Dans les autres évidences, elle ne pouvait éviter «Je suis malade», dont son interprétation se rapproche du sublime et qui lui colle désormais à la peau.

Entourée de trois musiciens (piano, contrebasse et percussions) et d’une choriste, la chanteuse fait preuve d’une maitrise totale de son instrument. Elle a aussi l’intelligence de savoir quand elle doit reprendre une chanson dans sa version originale («Et maintenant») ou, au contraire, quand elle peut se permettre de la mettre à son image («J’attendrai»).

Parmi les moments forts de la soirée, on retiendra notamment sa version de «Nos joies quotidiennes», en hommage à son père, décédé l’an dernier, ainsi que son medley en réaction aux critiques qui la disent trop intense, réunissant notamment «Ça va bien», «Papaoutai» ou «Chante-la ta chanson».

À la mise en scène, Joël Legendre a fait un très beau travail d’habillage avec de simples petits détails, comme l’ouverture au tambour, les lumières suspendues au-dessus du piano, ou le tableau en hommage aux comédies musicales.
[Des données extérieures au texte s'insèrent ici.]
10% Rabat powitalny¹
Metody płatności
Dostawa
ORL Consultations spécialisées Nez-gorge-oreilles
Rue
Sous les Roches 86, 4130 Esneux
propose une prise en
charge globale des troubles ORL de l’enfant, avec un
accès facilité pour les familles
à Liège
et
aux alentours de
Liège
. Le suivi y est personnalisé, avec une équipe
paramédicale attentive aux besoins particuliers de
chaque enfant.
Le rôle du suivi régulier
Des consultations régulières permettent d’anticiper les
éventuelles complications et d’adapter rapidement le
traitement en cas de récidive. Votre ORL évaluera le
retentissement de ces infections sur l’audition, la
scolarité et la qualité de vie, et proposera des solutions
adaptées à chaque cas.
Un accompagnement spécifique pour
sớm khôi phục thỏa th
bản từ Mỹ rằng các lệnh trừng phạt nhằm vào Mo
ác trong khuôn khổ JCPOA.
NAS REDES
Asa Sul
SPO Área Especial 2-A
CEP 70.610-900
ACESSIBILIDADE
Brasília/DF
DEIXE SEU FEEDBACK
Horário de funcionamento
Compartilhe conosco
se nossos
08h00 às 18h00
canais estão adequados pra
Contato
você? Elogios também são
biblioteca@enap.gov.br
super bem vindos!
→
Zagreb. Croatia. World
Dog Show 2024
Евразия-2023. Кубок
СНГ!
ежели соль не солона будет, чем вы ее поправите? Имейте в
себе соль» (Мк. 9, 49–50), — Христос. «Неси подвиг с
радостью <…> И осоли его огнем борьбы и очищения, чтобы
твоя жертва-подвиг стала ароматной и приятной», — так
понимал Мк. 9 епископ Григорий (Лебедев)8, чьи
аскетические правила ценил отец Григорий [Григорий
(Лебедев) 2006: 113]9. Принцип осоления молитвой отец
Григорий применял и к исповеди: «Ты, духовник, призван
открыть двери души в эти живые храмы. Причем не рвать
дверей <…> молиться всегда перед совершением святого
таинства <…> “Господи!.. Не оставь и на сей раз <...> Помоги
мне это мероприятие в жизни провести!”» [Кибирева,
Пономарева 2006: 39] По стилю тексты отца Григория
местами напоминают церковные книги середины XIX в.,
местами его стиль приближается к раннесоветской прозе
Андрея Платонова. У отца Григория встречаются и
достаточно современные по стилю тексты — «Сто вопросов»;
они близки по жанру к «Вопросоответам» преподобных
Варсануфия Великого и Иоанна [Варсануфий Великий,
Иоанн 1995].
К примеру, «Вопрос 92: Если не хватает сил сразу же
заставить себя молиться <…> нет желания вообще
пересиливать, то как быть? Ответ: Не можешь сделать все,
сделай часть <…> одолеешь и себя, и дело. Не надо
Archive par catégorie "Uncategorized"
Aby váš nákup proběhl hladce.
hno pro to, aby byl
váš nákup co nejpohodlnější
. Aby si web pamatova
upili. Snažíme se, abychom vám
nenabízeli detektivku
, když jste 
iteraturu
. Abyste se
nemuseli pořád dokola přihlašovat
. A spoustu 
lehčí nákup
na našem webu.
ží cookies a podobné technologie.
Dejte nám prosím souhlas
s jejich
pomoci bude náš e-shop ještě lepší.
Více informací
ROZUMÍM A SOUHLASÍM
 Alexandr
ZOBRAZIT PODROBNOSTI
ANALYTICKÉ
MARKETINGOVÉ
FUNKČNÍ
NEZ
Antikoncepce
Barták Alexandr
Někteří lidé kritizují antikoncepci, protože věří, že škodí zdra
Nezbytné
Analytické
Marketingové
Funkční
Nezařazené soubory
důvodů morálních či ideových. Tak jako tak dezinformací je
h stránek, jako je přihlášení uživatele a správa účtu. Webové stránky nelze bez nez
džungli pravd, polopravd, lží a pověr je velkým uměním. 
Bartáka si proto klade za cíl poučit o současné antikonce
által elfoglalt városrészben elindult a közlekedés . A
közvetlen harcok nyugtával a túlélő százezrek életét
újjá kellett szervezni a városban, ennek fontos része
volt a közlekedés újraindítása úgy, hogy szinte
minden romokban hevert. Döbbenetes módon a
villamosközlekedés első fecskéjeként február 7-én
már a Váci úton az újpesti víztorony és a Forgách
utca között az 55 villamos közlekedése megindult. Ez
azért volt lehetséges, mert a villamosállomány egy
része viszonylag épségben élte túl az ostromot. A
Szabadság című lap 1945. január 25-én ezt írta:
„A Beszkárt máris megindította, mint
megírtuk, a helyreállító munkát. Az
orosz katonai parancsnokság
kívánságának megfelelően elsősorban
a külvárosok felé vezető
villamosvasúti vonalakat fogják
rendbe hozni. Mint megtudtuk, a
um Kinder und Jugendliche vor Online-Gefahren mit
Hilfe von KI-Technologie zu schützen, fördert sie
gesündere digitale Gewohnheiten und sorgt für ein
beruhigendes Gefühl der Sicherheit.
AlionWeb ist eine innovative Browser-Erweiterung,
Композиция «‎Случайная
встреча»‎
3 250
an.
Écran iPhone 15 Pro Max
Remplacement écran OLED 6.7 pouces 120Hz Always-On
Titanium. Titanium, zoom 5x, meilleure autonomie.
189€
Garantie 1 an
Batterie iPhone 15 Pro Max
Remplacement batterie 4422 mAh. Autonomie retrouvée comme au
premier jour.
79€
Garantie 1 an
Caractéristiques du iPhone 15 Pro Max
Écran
Mais avec une voix aussi puissante, remplie d’émotions et de générosité, la chanteuse n’a pas besoin d’artifices et de superflus pour briller et donner des frissons au public. Il lui faut seulement des bonnes chansons, bien écrites, avec de belles mélodies.

Après deux disques et deux spectacles à reprendre des classiques de grands interprètes Geneviève Leclerc serait maintenant rendue à l’étrape de nous proposer ses propres classiques, afin de nous montrer ce qu’elle a dans le ventre et dans le coeur.